ЗАДАНИЯ:
a – Процитируйте из рассказа об императоре Александре отрывок, начиная со слов «Но трудно себе» и вплоть до слов «внушило ей доверия.» включительно.
b – Допишите рассказ об императоре Александре, странствовавшем инкогнито, начав сразу после его последнего предложения.

ТЕКСТ ДЛЯ ЧТЕНИЯ:
Но трудно себе представить замешательство и удивление бедной женщины, когда она узнала, по знакам почета, которые все оказывали ее спутнику, что она долго пробыла в обществе императора, ее Государя. Лучше всего в этой странной встрече было то, что она выиграла свой процесс благодаря тому заступничеству, которое вначале не внушило ей доверия.

Император Александр чрезвычайно любил странствовать инкогнито. Он часто заходил в находившиеся на его пути дома частных лиц, беседовал с хозяевами, своей предупредительностью приобретал их доверие, расспрашивал их и таким путем открывал разные скрываемые от него злоупотребления властью, которые могли повредить благосостоянию его Подданных. Однажды он вошел, таким образом, к одному дворянину, сельскому жителю, хорошему малому. Последний принял его добродушно и, восхищенный дружеским видом, с которым император отозвался на его гостеприимство и стал пить с ним пиво, - воскликнул: "Как мы были бы счастливы, если бы все ваши товарищи походили на вас! К несчастью, большинство, в особенности гвардейские офицеры, грубы и требовательны. Благодаря им мы, как чумы, боимся прохода войск через деревню. Наконец, друг мой, - сказал он, все более оживляясь с каждым стаканом крепкого пива, - скажите, прошу вас, ваше имя, чтобы я знал, кого я имел счастье принять в своем доме?" Император, немножко смущенный, ответил, улыбаясь, что он называется честным человеком. "Итак, мой милый честный человек, - сказал дворянин, сердечно обнимая Его Величество. - благослови вас небо!" В эту самую минуту приезжают несколько лиц из свиты Его Величества: инкогнито открыто. Дрожащий и смущенный, дворянин падает к ногам Государя, который ласково поднимает его и, уезжая, оставляет ему знак своего благоволения*.

СПИСОК ЗАПИСЕЙ:

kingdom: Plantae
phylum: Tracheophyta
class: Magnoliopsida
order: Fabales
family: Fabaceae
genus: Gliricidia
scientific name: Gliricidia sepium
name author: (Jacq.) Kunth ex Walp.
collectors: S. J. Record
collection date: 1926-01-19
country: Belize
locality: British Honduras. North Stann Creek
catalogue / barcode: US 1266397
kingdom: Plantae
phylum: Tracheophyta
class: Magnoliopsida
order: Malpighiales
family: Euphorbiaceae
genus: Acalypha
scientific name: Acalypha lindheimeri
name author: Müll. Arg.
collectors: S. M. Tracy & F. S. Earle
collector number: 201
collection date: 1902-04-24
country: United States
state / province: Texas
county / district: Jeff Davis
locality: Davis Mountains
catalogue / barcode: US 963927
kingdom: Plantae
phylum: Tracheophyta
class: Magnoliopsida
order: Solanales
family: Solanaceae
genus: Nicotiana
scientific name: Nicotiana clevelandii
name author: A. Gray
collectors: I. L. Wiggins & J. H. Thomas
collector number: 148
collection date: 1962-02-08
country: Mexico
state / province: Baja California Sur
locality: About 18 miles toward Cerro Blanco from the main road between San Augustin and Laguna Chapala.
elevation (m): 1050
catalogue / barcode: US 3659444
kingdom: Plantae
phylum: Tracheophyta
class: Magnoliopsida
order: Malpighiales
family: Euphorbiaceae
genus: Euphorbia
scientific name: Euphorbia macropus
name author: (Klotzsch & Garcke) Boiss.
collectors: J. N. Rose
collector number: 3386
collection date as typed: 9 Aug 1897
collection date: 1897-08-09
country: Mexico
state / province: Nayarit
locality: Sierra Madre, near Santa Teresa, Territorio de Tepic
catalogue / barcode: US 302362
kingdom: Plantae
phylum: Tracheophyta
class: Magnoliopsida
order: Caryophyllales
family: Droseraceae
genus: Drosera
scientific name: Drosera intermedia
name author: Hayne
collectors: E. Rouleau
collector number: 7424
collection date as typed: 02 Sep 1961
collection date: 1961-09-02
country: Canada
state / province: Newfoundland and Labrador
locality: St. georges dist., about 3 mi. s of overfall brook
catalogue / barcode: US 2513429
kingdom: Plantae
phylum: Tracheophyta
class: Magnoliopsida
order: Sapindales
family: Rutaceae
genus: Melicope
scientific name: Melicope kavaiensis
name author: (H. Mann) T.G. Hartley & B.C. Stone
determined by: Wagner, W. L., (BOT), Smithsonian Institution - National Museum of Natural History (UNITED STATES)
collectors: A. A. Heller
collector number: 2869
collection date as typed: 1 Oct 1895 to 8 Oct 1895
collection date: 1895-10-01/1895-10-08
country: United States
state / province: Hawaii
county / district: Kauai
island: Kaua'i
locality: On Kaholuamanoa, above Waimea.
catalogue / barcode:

ОТВЕТЫ:
a –
Но трудно себе представить замешательство и удивление бедной женщины, когда она узнала, по знакам почета, которые все оказывали ее спутнику, что она долго пробыла в обществе императора, ее Государя. Лучше всего в этой странной встрече было то, что она выиграла свой процесс благодаря тому заступничеству, которое вначале не внушило ей доверия.

b –
* Император Александр, путешествуя, раздавал множество драгоценных вещей - табакерки, кольца, фермуары, наименьшда стоимость которых равнялась трем- и четыремстам франков. Он делал также подарки по случаю крестин, когда он бывал крестным отцом; и эти дары, весьма значительные, постоянно возобновлялись, так как Государь никогда не отказывал в этой милости, и почти всем военным известного чина дозволено было просить о ней Государя Интересно было бы подсчитать все годичные расходы императора Александра на подарки. Я уверена, что они составляли громадную сумму. Александр давал также пенсии многим иностранным литераторам и артистам. Примеч. автора мемуаров.

Глава XVIII. Император отказывается принять прозвание Благословенного. Награды русской армии и гражданам. Меры высшей мудрости

Если по своей необычайной скромности Александр отверг торжественное публичное чествование при своем возвращении в столицу империи, он не мог уклониться от чувств любви и восторга, повсеместно вызывавшихся ею присутствием.

Какая была минута для сердца матери, когда императрица Мария обняла сына, столь достойного ее по своим добродетелям, столь достойного, по своей высокой мудрости, выполнять благородную миссию умиротворителя Европы, Государя, составлявшего честь и славу России!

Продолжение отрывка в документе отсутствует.